Parytet siły nabywczej nie jest na ogół obliczany przy użyciu ceny jedynie jednego dobra, ale wyjątkiem od tej reguły jest właśnie wskaźnik Big Maca, który tygodnik The Economist przedstawia systematycznie na swoich łamach. Przeliczanie z walut lokalnych odbywa się po bieżącym kursie, dlatego różnica cen wskazuje, o ile kurs danej waluty wobec dolara amerykańskiego odbiega od tego oszacowanego za pomocą metody ceny jednego dobra.

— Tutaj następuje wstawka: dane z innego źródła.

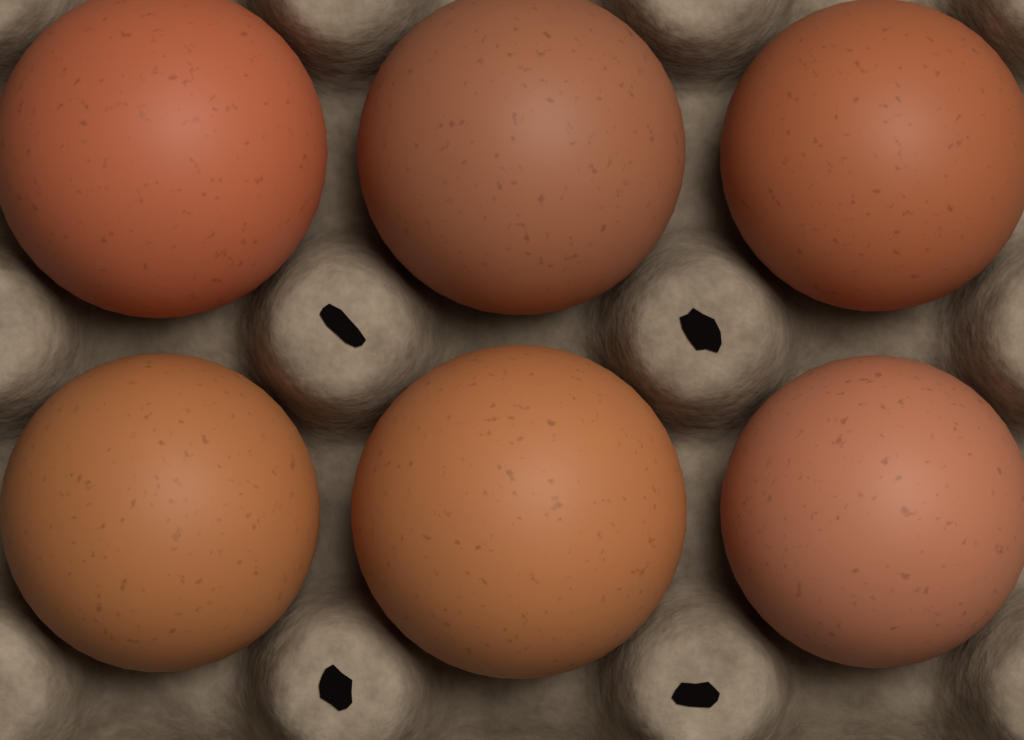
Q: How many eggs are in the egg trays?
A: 6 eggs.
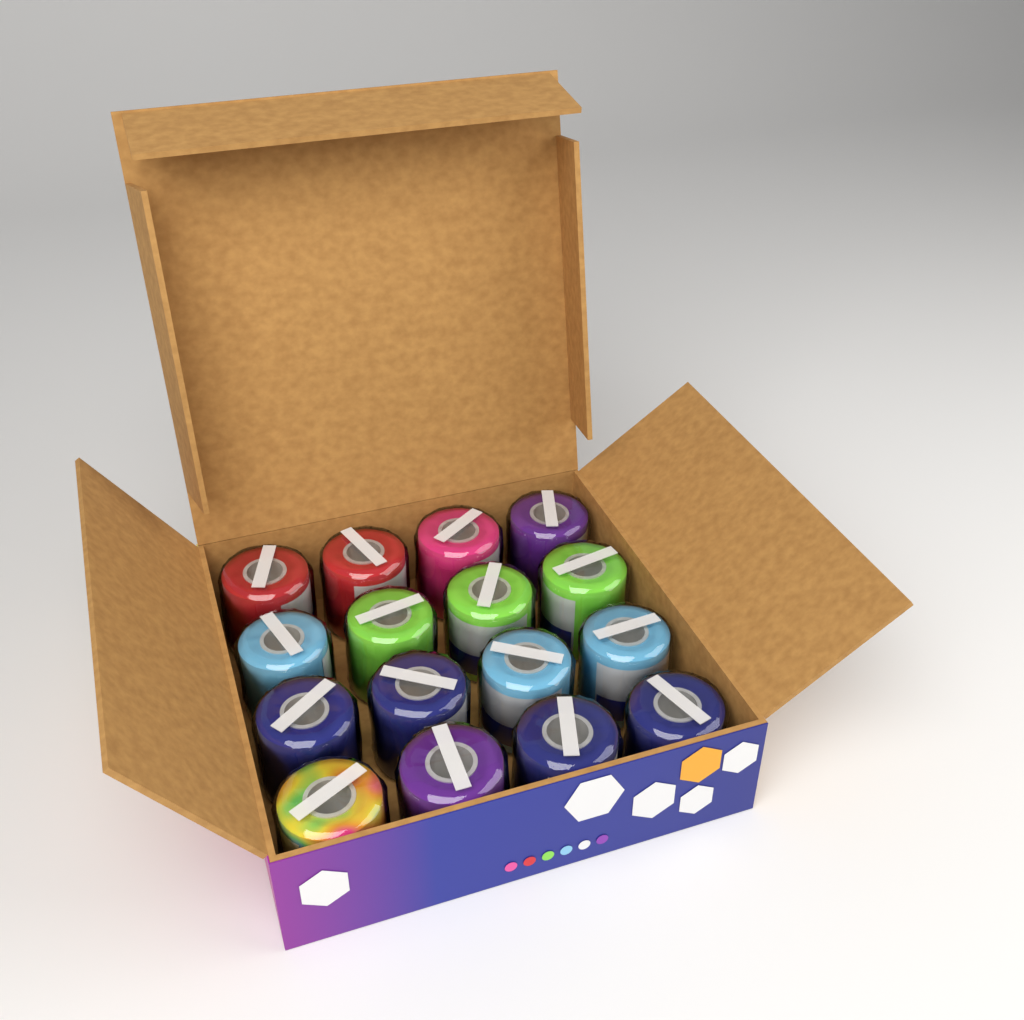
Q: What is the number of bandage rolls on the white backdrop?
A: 16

Od czasu ostatniej publikacji indeksu w lipcu zeszłego roku tanie waluty zmniejszyły lukę w wycenie w stosunku do dolara - prawie całkowicie w przypadku dolara kanadyjskiego i brazylijskiego reala oraz zauważalnie w przypadku korony duńskiej i euro. Jedyną walutą, dla której luka się zwiększyła, jest turecka lira.
Średni koszt Big Maca na początku roku wynosił w USA 5,28 dolarów. Dla porównania w strefie euro (ważony przez PKB) wynosił on 3,95 EUR, czyli 4,84 USD po aktualnym kursie wymiany. Oznacza to, że euro jest niedowartościowane o 8,4 proc. w stosunku do dolara, naszego benchmarku. Ostatnim razem niedowartościowanie wynosiło aż 16 proc. Euro aprecjonowało po tym, jak Mario Draghi, szef Europejskiego Banku Centralnego, zasugerował na konferencji w Sintrze w Portugalii, że zakupy obligacji przez bank mogą wkrótce zostać ograniczone.
Zmierzony w stosunku do koszyka walut, dolar nadal wygląda drogo. Tylko w trzech krajach (Szwajcaria, Norwegia i Szwecja) hamburgery kosztują więcej, w oparciu o bieżące kursy wymiany. Niekoniecznie jest to oznaką, że w tych krajach deprecjacja jest opóźniona. Koszt burgera zależy częściowo od tzw. niehandlowych czynników produkcji, takich jak czynsz i płace, które są wyższe w krajach bogatych na obrzeżach strefy euro. Cena posiłku może więc nie być dobrym wskaźnikiem, jak konkurencyjny jest dany kraj na rynkach dóbr zbywalnych. Dla przykładu waluty szwajcarska i norweska wyglądają na drogie, ale oba kraje notują duże nadwyżki handlowe.